ACTION ITEM: Rewrite the text of every item below with each occurrence of "centimetres" replaced by "centimeters" and everything else unchanged. Leave the pictures out of your answer.

|---|

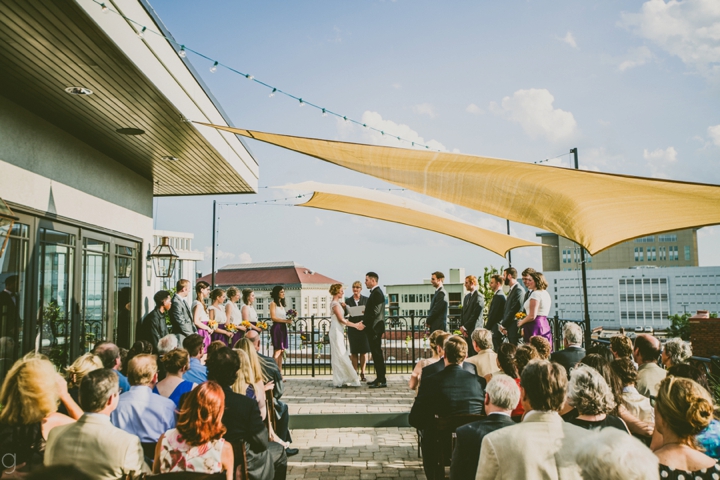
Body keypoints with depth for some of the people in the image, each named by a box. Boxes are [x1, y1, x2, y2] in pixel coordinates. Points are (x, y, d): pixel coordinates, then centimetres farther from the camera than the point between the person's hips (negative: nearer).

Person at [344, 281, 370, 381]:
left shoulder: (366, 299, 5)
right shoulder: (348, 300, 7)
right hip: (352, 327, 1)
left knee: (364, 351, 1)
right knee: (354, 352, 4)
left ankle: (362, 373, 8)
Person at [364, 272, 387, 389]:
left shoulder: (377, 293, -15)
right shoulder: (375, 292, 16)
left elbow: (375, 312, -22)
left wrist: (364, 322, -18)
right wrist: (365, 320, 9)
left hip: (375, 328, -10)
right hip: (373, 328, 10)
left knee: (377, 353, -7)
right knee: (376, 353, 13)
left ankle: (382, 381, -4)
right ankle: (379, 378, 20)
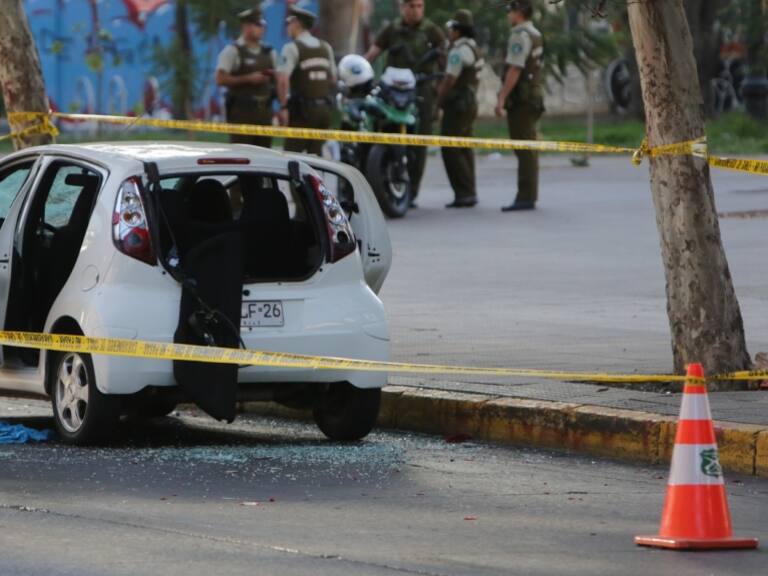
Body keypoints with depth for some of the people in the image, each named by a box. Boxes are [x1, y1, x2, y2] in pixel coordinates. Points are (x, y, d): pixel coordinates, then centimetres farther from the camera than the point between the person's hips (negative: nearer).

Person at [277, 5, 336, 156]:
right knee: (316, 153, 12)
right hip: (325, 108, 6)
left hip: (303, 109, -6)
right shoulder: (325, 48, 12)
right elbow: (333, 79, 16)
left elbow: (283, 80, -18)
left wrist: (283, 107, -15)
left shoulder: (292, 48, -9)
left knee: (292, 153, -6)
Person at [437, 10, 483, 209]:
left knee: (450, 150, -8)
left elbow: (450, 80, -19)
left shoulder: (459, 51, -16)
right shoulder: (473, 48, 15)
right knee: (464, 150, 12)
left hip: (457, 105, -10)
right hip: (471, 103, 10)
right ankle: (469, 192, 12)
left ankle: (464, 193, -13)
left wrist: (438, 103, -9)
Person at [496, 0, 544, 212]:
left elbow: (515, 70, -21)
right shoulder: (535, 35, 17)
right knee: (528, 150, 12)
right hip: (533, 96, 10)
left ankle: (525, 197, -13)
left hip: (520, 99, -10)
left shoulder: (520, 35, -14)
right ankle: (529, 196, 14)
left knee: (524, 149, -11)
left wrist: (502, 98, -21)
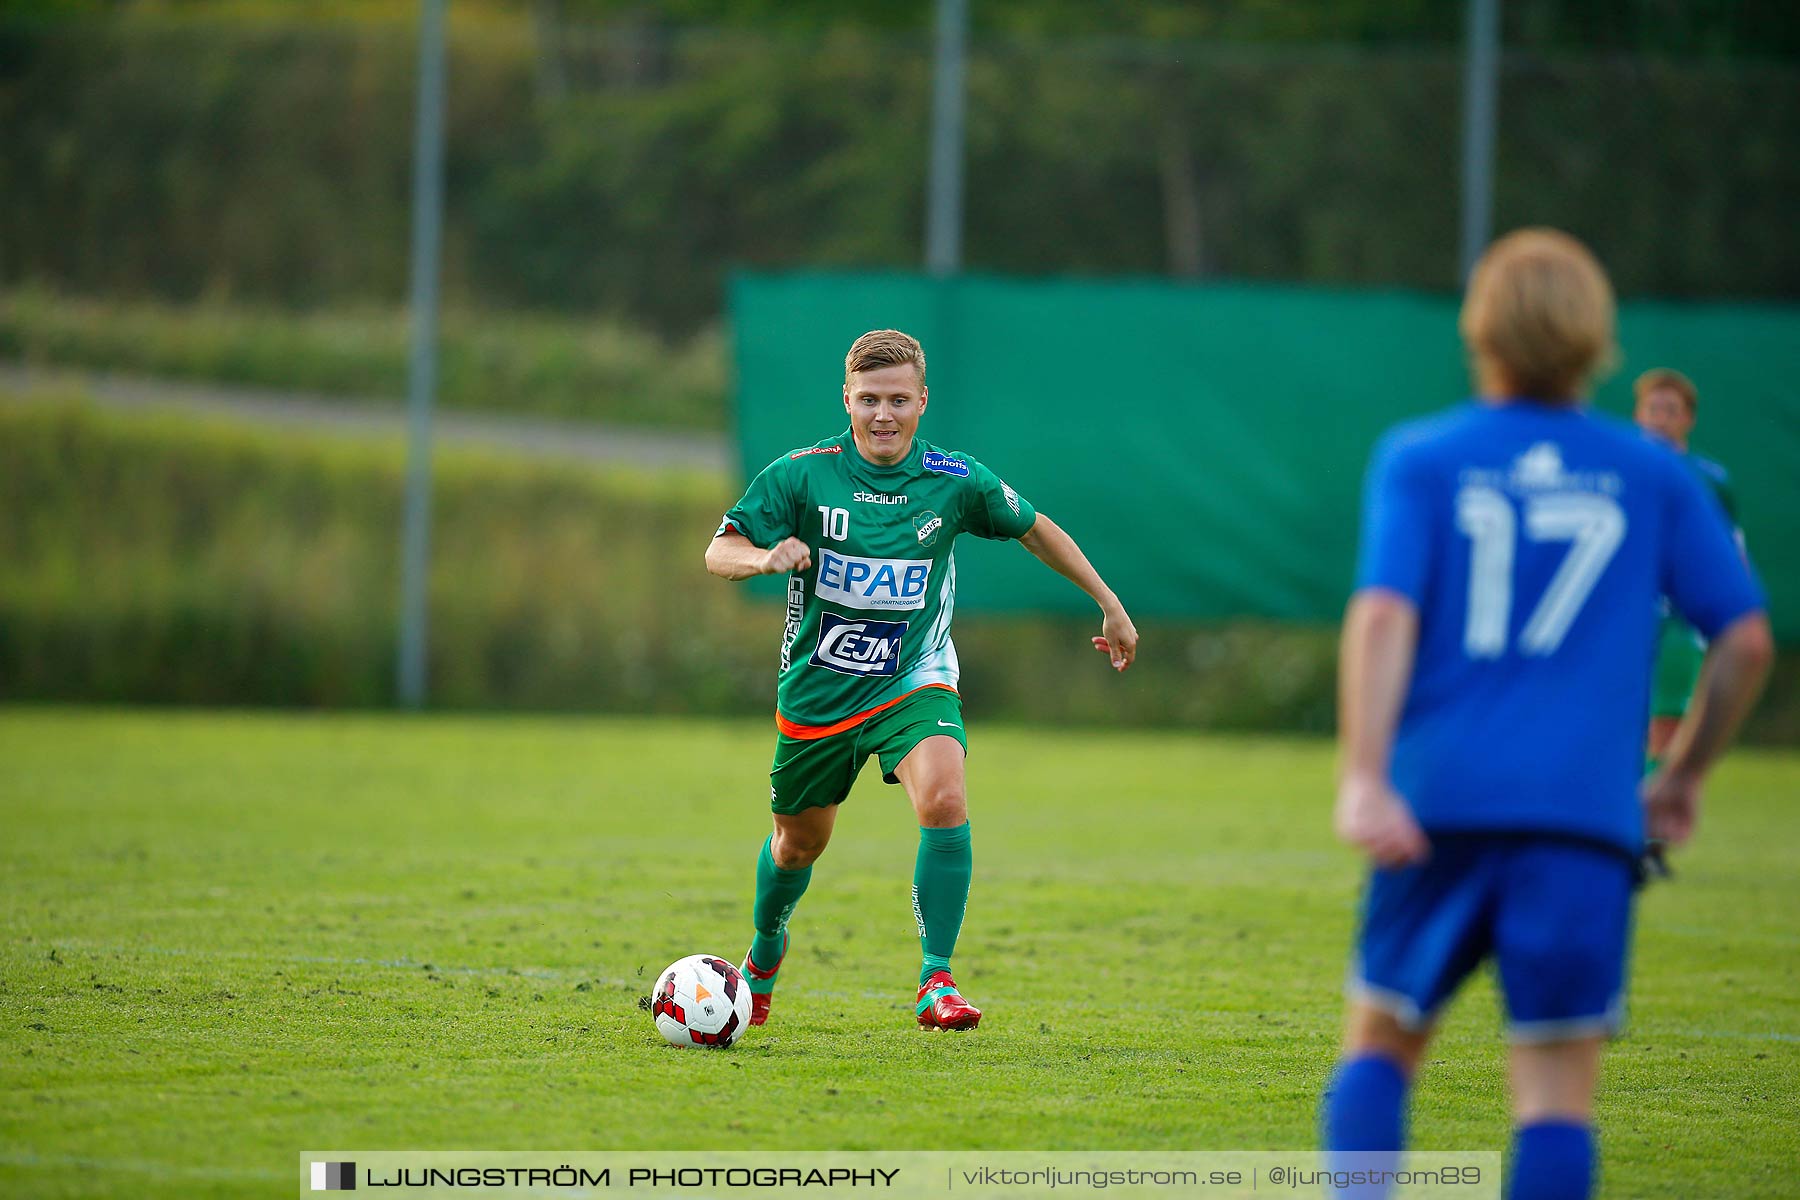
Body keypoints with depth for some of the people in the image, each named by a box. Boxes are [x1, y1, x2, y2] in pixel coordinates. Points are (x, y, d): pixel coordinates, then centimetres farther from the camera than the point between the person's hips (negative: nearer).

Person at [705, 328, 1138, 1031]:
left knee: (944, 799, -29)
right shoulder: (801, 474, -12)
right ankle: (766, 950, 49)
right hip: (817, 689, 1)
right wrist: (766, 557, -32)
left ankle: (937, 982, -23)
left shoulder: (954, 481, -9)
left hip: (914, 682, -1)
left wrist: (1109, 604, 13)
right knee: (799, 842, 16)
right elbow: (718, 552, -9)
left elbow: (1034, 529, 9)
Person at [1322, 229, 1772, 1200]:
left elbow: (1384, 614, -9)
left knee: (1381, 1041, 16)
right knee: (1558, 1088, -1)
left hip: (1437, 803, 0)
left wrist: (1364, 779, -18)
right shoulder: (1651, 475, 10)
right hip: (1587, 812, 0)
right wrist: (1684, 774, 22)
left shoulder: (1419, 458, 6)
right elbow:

|---|

RESULT OF THE TASK:
Body keypoints with depth for some of the people in the image, each named by a box. Boxes are [x1, y1, x2, y2] in pixel coordinates. Points are (x, y, d): pixel coordinates, then centimeters farther from the camera than the point between the person's hips (negative: nearer).

Person at [344, 281, 370, 381]:
left shoulder: (366, 299, 5)
right shoulder: (348, 300, 7)
right hip: (352, 327, 1)
left knee: (364, 351, 1)
right knee: (354, 352, 4)
left ankle: (362, 373, 8)
Person at [364, 272, 387, 389]:
left shoulder: (377, 293, -15)
right shoulder: (375, 292, 16)
left elbow: (375, 312, -22)
left wrist: (364, 322, -18)
right wrist: (365, 320, 9)
left hip: (375, 328, -10)
right hip: (373, 328, 10)
left knee: (377, 353, -7)
right knee: (376, 353, 13)
left ankle: (382, 381, -4)
right ankle: (379, 378, 20)
Body keypoints with depth for some of the people in the image, each named by a box. Boxes are [x1, y1, x2, y2] in pixel coordinates. Points are (x, y, d): pixel coordinates, then centimeters farther from the camera than the point between the person's hips (negative: nearer).

Person at [277, 5, 336, 156]:
right knee: (316, 153, 12)
right hip: (325, 108, 6)
left hip: (303, 109, -6)
right shoulder: (325, 48, 12)
right elbow: (333, 79, 16)
left elbow: (283, 80, -18)
left wrist: (283, 107, -15)
left shoulder: (292, 48, -9)
left knee: (292, 153, -6)
Person at [437, 10, 483, 209]:
left knee: (450, 150, -8)
left elbow: (450, 80, -19)
left shoulder: (459, 51, -16)
right shoulder: (473, 48, 15)
right knee: (464, 150, 12)
left hip: (457, 105, -10)
right hip: (471, 103, 10)
right ankle: (469, 192, 12)
left ankle: (464, 193, -13)
left wrist: (438, 103, -9)
Person at [496, 0, 544, 212]:
left elbow: (515, 70, -21)
right shoulder: (535, 35, 17)
right knee: (528, 150, 12)
right hip: (533, 96, 10)
left ankle: (525, 197, -13)
left hip: (520, 99, -10)
left shoulder: (520, 35, -14)
right ankle: (529, 196, 14)
left knee: (524, 149, -11)
left wrist: (502, 98, -21)
Body keypoints with depth for some of the people in the image, each named by a box. Boxes are [x1, y1, x2, y2] in pixel coordinates. Points are (x, y, d): pixel coordinates, then centimeters farther from the camera than the point between the person's hips (negative: nearer).

Person at [705, 328, 1138, 1031]:
left knee: (944, 799, -29)
right shoulder: (801, 474, -12)
right ankle: (766, 950, 49)
right hip: (817, 689, 1)
right wrist: (766, 557, -32)
left ankle: (937, 982, -23)
left shoulder: (954, 481, -9)
left hip: (914, 682, -1)
left wrist: (1109, 604, 13)
right knee: (799, 842, 16)
right elbow: (718, 552, -9)
left elbow: (1034, 529, 9)
Person at [1322, 229, 1772, 1200]:
left elbow: (1384, 614, -9)
left knee: (1381, 1041, 16)
right knee: (1558, 1088, -1)
left hip: (1437, 803, 0)
left wrist: (1364, 779, -18)
right shoulder: (1651, 475, 10)
right hip: (1587, 812, 0)
right wrist: (1684, 774, 22)
left shoulder: (1419, 458, 6)
right elbow:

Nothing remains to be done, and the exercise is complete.